Альбом «The Legendary 1979 No Nukes Concerts»
Bruce Springsteen
Legacy Recordings
В наших краях Брюс Спрингстин не был популярен ни в советские времена, когда легендами могли стать даже третьесортные душнилы вроде группы Nazareth, ни после, но у себя в США он большая звезда и даже некоторая поп-культурная икона, хоть и несколько негативного толка. От него отсчитывают несколько поколений рок-популистов в жанре «душа нараспашку»: американские газмановы Джон Меленкамп, Бон Джови и (так-то вообще канадец) Брайн Адамс выстрелили, аккуратно скопировав музыку и образ Спрингстина середины 80-х. Во всех текстах о Спрингстине обязательно пишут, что у него кличка «Босс». Люди покультурнее знают, что Спрингстин – один из последних новаторов стадионного рока: The Beatles рок на стадионы вытащили, Боб Дилан для них придумал идеальную песенную форму, The Who создали формат рок-шоу, ну а Спрингстин сделал выступление на стадионе социально-заряженным и искренним. Увы, и при таком исчислении он оказывается дедушкой в лучшем случае Максу Коржу, а так-то вообще группе «Порнофильмы».
При всем при этом вплоть до середины нулевых официально не издавались концертники пикового Спрингстина, можно было только по отдельным трекам одного сборника кое-как представить, что он там такое живьем играл, чем, вроде как, себя вписал в историю. Для сравнения, The Who свой главный концертный альбом выпустил прямо в тот момент, когда главной живой рок-группой планеты и являлись. И вот в конце 2021-го у Спрингстина выходит запись концерта 1979 года, да еще и с подписью «легендарный» – ну что может быть неинтереснее?
Запись представляет собой, собственно, звуковую дорожку тоже впервые вышедшего фильма-концерта, где нарезаны два дня выступлений Спрингстина и его группы на фестивале против атомной энергии (собранном по случаю катастрофы на станции Три-Майл-Айленд – сериал «Чернобыль» американцы легко могли снимать прямо у себя в Пенсильвании). Выступающих было много, и даже в сумме два выступления дают только полтора часа – обычное шоу Спрингстина легко длилось три часа, даже когда у него и хитов-то особо не было. На концерт Спрингстин сорвался из студии, где писал новый альбом, и поэтому сет-лист представляет собой кашу-малашу из привычных для группы вещей раннего периода и еще необкатанных будущих стандартов. В сумме эта гора необязательностей, неудобств и неуместностей волшебным образом создала ситуцию для лучшего концерта Спрингстина в карьере (ну вы же не думали, что слово «легендарный» в названии появилось просто так?), который заодно является, может быть, идеальным сборником его лучших песен 70-х, ну и, конечно, уже в таком качестве – одним из лучших альбомов музыки 70-х. Теперь, скажите, захотелось?

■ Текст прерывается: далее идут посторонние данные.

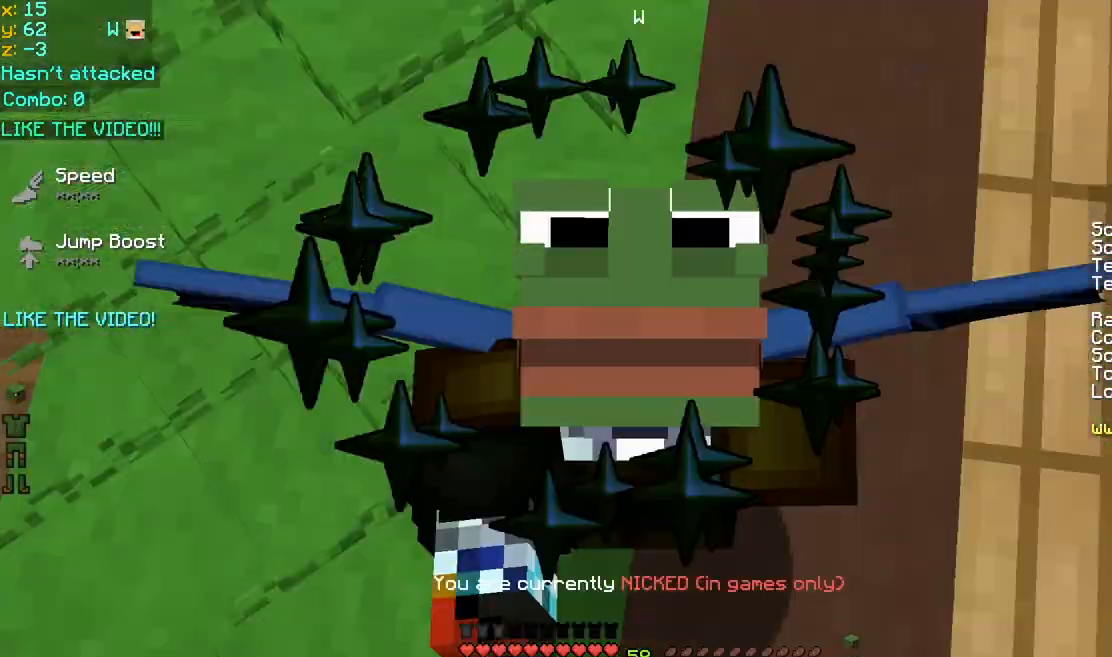
{"keys": [], "mouse": ["left"], "events": [[80, "mouse_left", "up"], [160, "mouse_left", "down"], [360, "mouse_left", "up"], [400, "mouse_left", "down"], [440, "mouse_left", "up"], [480, "mouse_left", "down"]]}
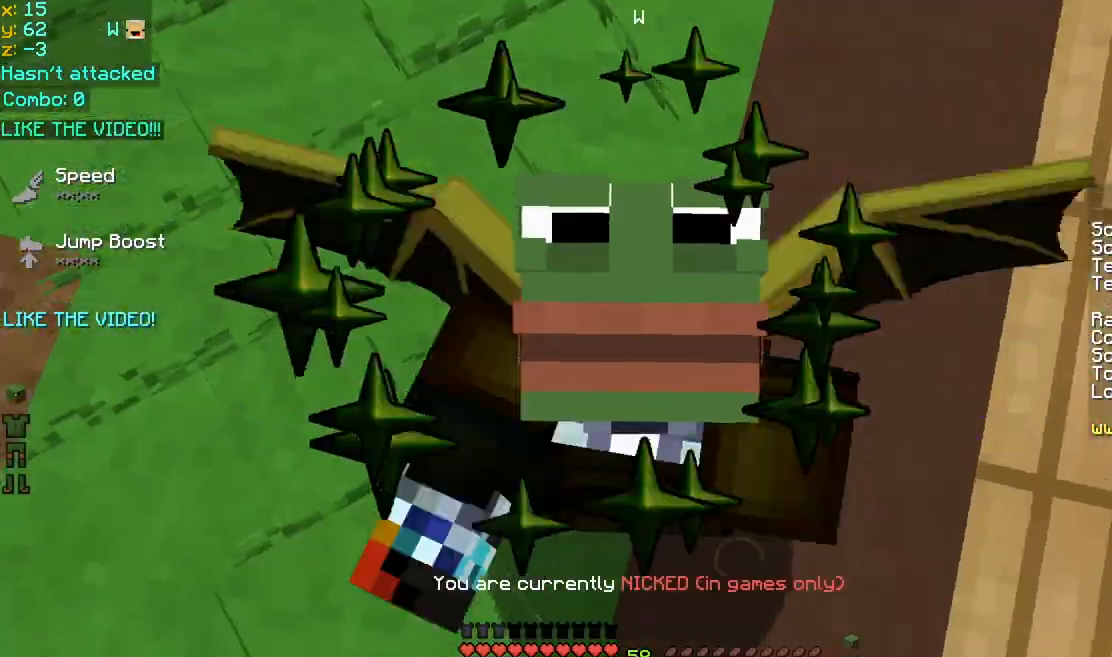
{"keys": [], "mouse": ["left"], "events": [[120, "mouse_left", "up"], [160, "mouse_left", "down"], [360, "mouse_left", "up"], [440, "mouse_left", "down"]]}
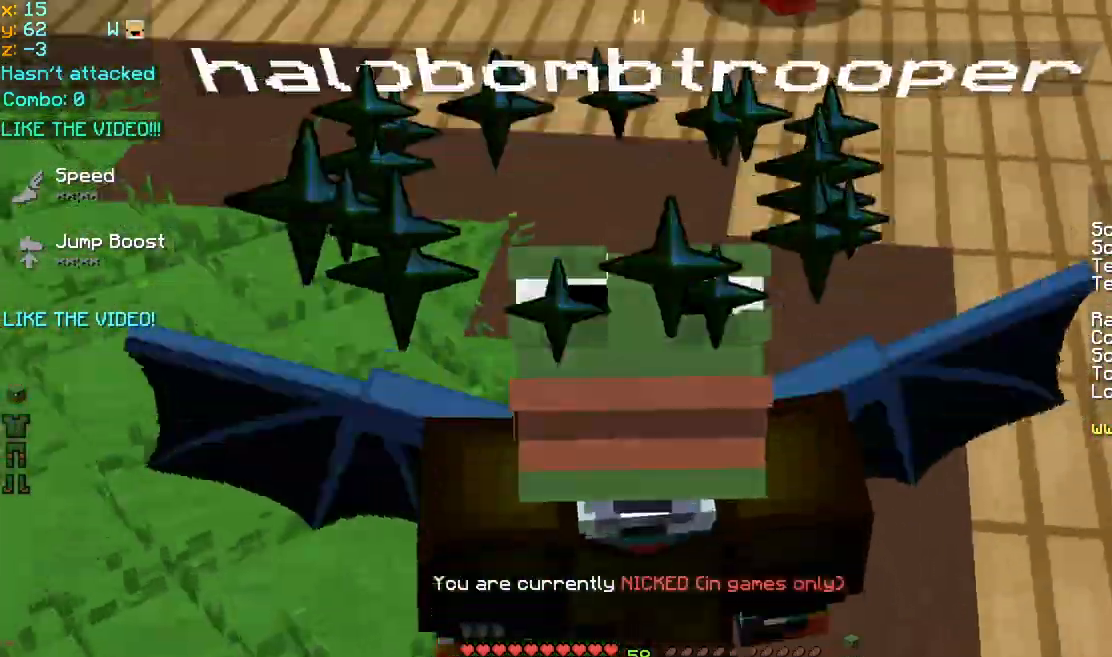
{"keys": [], "mouse": [], "events": [[40, "mouse_left", "up"], [160, "mouse_left", "down"], [200, "mouse_left", "up"], [240, "mouse_left", "down"], [280, "mouse_left", "up"], [320, "mouse_left", "down"], [360, "mouse_left", "up"], [400, "mouse_left", "down"], [520, "mouse_left", "up"]]}
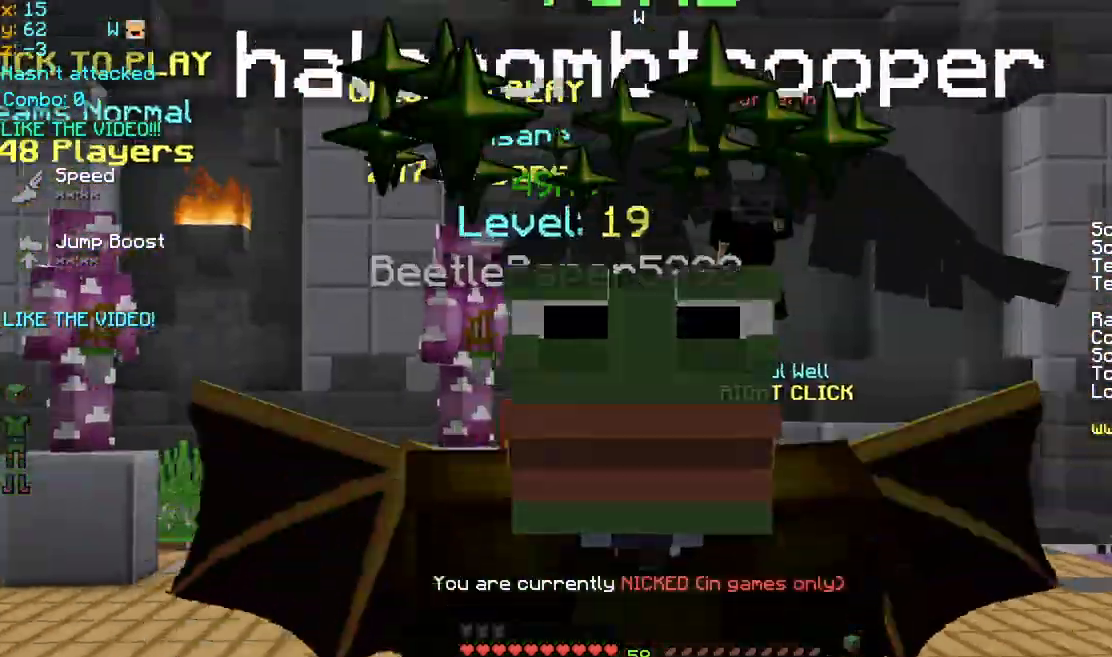
{"keys": [], "mouse": [], "events": []}
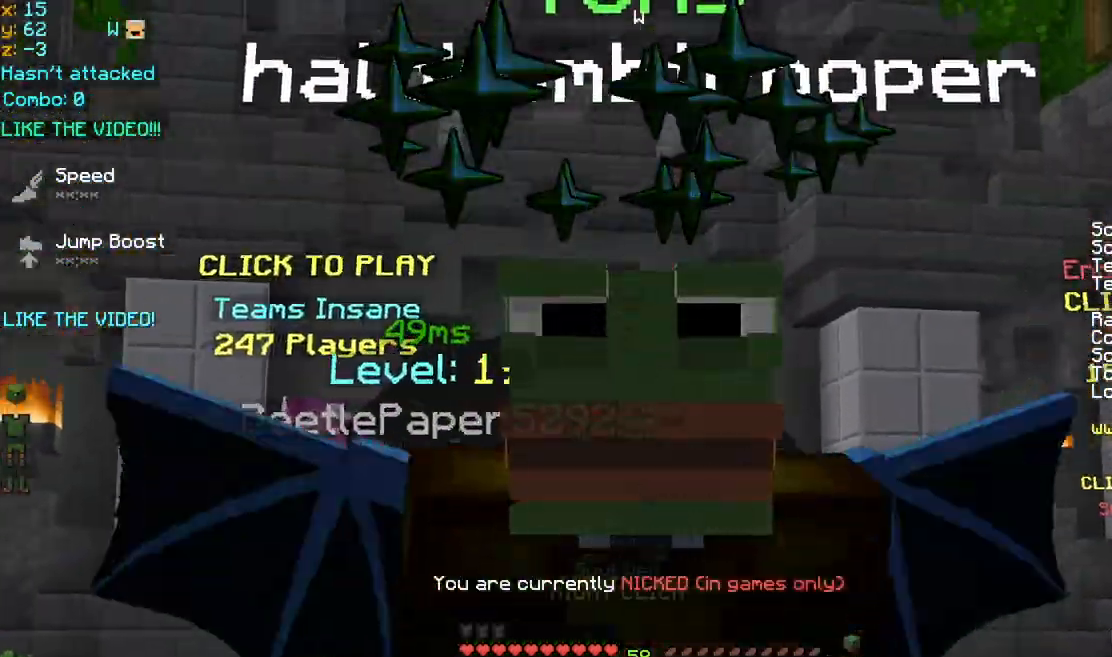
{"keys": [], "mouse": [], "events": []}
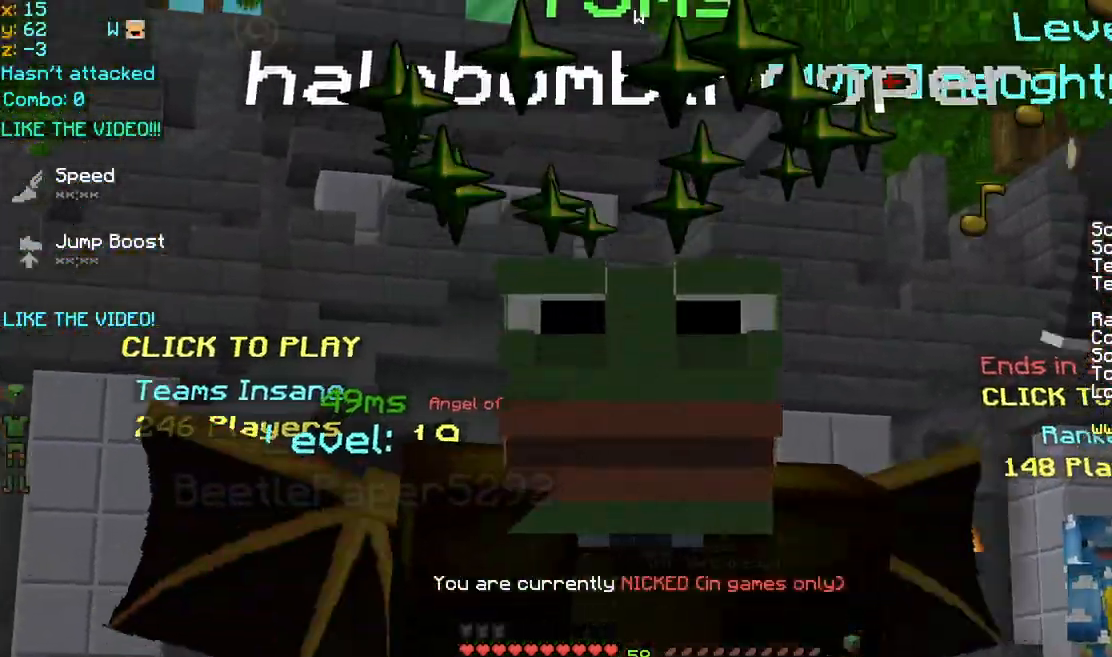
{"keys": [], "mouse": [], "events": []}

Концерт сыгран, как и все концерты Спрингстина периода его наибольшей славы, на пределе интенсивности. Барабанщик стучит как не в себя, гитарист (кстати, Стивен Ван Зандт – Сильвио Данте из «Клана Сопрано») и клавишник свои партии играют лихо и ярко, периодически врывается бешеный, хотя и совсем не джазовый, саксофон. Сам Спрингстин поет так страстно, что хочется только анахронично сравнивать с пиковыми моментами молодого Джулиана Касабланкаса – большей частью его пение представляет собой белый соул, белый фанк, белый R’n’B, но на такой степени осатанения, что дальше уже начинается одержимость и вообще вопросы к ментальному здоровью. Но в отличие от всех остальных, задокументированных или известных нам только со слов очевидцев концертов, «No Nukes» из-за своей скоротечности вообще не имеет перепадов напряжения – там, где в трехчасовом сете Спрингстин отвлекся бы на медляк или даже прямо сделал бы перерыв, тут он с группой от начала и до конца шпарит на пределе концентрации. Если вас не тряханет на первых же «Prove It All Night» и «Badlands», то, ну, проверьте колонку, может быть, она просто выключена.
Первые четыре песни взяты с альбома 1978 года «Darkness on the Edge of Town» и, в целом, подтверждают задним числом нынешнюю репутацию Спрингстина (ну, кроме того факта, что на «No Nukes» он звучит круто): это мрачные загонные песни с критикой, так сказать, капитализма, про «бедных работяг». В «The River», одной из двух новых песен, Спрингстин идет так далеко, что заходит к нам в твиттер и поет, натурально, «Получил я, значит, работу на стройке / В «А-100 Девелопмент» / Но там давно уж нет никой работы / С нашей-то экономической ситуацией», ну только в рифму. Тем страньше для неподготовленного слушателя звучит следующий блок более ранних песен. Романтические и в буквальном смысле грандиозные, как огромные дома или звук церковного органа, «Thunder Road», «Jungleland», «Rosalita (Come Out Tonight)» и «Born to Run» напрочь лишены социальной конкретики и рисуют архетипические юношеские истории Побегов: «Входная дверь хлопает, платье Мэри взлетает / Как видение она притопывает на крыльце / Пока по радио Рой Орбисон поет для всех, кто одинок / Стоп, так это ж я»; «Босоногая девчонка сидит на капоте доджа / Пьет теплое пиво под звуки мягкого летнего дождя»; «Однажды, детка, не знаю когда / Мы доберемся туда / Где правда захотим остаться, но пока / Бродяги как есть, мы рождены, чтоб бежать». Студийные версии этих выдающихся песен получились у Спрингстин кто как («Born to Run» – брайануилсоновского уровня детализации шедевр продакшена, а вот «Jungleland» на альбоме звучит тяжеловато), но в живом исполнении они звучат идеально. Что еще поразительнее, никакого контраста с первым блоком песен они не составляют, а как будто рассказывают с другого конца ту же историю.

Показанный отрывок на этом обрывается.